Przewodniczący irackiego parlamentu Salima al Djuburi powiedział, że wyrażając swój sprzeciw wobec przeprowadzenia referendum deputaci głosowali za „utrzymaniem jedności terytorialnej i narodu irackiego” – donosi agencja AFP.
Kurdyjscy parlamentarzyści, w ramach protestu, nie brali udziału w głosowaniu. Oświadczyli, że wyniki głosowania irackiego parlamentu nie będą brali pod uwagę. „Decyzja ta nic ni znaczy, i nie będziemy jej realizowali“ – powiedział kurdyjski parlamentarzysta Madjid Shingali.
Władze kurdyjskiej autonomicznej części północnego Iraku zapowiedziały przeprowadzenie 25 września referendum niepodległościowego mimo stanowiska premiera al-Abadiego, który wielokrotnie powtarzał, że plebiscyt będzie sprzeczny z konstytucją.

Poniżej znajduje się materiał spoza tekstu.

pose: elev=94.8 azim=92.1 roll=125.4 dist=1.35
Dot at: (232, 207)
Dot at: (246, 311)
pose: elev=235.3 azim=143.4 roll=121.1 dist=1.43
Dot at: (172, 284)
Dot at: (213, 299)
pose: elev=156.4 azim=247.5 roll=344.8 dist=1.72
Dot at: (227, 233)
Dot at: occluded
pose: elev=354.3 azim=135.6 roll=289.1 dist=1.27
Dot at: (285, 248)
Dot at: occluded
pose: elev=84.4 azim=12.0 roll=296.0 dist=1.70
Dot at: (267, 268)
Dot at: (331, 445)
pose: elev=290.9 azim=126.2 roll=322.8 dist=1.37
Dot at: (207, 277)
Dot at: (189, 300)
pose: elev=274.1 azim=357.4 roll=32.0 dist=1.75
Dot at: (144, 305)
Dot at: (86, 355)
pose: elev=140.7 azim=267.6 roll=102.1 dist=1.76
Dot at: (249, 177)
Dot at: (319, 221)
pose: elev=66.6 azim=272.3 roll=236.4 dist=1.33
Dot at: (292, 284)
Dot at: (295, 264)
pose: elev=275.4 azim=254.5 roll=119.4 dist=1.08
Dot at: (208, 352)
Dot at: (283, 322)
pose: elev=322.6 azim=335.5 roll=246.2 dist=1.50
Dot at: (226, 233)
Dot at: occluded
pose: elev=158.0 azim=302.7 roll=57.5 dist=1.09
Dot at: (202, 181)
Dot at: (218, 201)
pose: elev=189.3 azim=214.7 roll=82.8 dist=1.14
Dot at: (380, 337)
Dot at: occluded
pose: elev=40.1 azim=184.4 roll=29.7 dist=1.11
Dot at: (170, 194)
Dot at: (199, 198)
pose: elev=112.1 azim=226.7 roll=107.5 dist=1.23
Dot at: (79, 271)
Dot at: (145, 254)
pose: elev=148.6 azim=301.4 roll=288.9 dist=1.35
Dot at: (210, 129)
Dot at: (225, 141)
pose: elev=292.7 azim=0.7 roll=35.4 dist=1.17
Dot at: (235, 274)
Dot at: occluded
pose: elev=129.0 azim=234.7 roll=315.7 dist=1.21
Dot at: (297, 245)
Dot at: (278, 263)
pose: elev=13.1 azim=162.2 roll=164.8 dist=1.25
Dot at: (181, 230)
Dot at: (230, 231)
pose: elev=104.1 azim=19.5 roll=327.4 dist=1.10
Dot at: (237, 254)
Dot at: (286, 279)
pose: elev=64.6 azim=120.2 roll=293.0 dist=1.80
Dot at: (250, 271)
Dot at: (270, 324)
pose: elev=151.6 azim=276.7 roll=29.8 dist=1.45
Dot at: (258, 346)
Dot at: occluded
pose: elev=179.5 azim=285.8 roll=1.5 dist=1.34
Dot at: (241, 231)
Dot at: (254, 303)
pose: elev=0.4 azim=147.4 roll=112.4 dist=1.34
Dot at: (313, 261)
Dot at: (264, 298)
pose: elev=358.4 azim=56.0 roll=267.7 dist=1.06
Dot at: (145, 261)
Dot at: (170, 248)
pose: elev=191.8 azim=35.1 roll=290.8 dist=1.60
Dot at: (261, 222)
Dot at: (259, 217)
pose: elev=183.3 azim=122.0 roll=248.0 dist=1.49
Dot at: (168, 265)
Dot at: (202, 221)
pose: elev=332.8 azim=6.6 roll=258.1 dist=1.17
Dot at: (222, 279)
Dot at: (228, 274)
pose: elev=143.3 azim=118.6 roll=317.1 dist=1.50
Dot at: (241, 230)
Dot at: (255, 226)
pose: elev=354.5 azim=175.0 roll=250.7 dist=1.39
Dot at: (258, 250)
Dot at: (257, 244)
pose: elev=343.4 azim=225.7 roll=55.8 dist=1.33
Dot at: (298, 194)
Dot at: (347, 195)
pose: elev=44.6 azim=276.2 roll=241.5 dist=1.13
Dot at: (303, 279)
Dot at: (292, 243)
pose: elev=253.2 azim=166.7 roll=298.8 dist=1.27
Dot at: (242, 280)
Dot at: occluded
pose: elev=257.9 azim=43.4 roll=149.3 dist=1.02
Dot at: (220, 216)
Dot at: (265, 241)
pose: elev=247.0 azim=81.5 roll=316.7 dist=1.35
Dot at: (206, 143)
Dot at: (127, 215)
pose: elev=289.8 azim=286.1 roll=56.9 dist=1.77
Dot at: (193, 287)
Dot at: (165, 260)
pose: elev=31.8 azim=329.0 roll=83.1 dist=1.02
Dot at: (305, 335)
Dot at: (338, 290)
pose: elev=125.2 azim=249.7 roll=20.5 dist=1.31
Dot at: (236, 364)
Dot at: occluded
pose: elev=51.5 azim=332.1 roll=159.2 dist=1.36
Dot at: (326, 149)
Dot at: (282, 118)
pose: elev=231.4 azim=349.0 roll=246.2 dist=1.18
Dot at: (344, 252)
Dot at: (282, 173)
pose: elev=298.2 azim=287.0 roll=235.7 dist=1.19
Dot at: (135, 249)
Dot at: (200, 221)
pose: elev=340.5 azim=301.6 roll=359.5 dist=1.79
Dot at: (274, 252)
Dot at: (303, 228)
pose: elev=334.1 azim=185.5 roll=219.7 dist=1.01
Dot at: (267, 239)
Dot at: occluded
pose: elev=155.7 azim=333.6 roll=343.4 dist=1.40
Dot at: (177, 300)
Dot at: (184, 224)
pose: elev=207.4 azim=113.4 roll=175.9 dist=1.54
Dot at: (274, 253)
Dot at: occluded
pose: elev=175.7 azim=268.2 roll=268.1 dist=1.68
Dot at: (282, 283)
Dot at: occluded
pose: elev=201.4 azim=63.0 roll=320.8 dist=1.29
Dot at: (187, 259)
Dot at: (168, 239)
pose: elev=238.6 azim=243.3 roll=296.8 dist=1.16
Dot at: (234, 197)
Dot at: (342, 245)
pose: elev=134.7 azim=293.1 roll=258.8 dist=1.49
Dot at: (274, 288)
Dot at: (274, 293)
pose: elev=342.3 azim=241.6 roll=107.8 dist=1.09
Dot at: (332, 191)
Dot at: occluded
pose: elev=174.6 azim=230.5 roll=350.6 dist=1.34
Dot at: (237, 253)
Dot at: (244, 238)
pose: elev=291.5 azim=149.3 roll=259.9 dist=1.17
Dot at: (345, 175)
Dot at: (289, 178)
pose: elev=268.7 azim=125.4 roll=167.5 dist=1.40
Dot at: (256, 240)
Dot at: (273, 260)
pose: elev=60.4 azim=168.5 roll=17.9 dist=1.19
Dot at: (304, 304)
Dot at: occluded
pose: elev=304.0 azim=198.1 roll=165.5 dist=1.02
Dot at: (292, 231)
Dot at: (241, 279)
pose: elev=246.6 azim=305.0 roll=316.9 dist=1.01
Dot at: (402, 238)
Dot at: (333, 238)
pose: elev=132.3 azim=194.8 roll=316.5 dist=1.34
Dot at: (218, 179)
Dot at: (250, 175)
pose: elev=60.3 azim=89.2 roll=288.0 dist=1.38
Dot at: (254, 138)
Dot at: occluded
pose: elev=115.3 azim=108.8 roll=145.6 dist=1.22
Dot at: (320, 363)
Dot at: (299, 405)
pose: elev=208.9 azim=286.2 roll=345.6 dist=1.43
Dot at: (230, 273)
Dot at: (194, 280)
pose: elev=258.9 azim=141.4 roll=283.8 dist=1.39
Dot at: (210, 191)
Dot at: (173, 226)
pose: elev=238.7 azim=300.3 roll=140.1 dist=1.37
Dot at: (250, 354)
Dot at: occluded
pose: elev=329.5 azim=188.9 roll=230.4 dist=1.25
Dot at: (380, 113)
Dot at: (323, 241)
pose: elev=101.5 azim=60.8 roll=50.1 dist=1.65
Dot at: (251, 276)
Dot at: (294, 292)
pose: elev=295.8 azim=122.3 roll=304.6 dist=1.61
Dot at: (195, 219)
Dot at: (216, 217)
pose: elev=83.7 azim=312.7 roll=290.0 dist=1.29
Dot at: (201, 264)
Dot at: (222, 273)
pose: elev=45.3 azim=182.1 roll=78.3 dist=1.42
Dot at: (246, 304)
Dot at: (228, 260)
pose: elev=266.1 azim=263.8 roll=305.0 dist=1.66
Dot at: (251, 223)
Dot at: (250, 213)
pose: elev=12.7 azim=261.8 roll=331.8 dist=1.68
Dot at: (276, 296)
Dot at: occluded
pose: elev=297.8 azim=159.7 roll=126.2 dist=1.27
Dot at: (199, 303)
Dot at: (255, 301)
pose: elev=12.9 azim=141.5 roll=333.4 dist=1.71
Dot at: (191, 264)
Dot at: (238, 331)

Od 1991 roku iracki Kurdystan, liczący ok. 4,6 mln mieszkańców, ma znaczną autonomię. Jego niepodległości sprzeciwiają się nie tylko władze w Bagdadzie, ale również Turcja, Iran i Syria, gdzie tak jak w Iraku jest znaczna mniejszość kurdyjska i władze obawiają się nasilenia tendencji separatystycznych. Negatywne stanowisko wobec referendum zajęły również Stany Zjednoczone i państwa europejskie.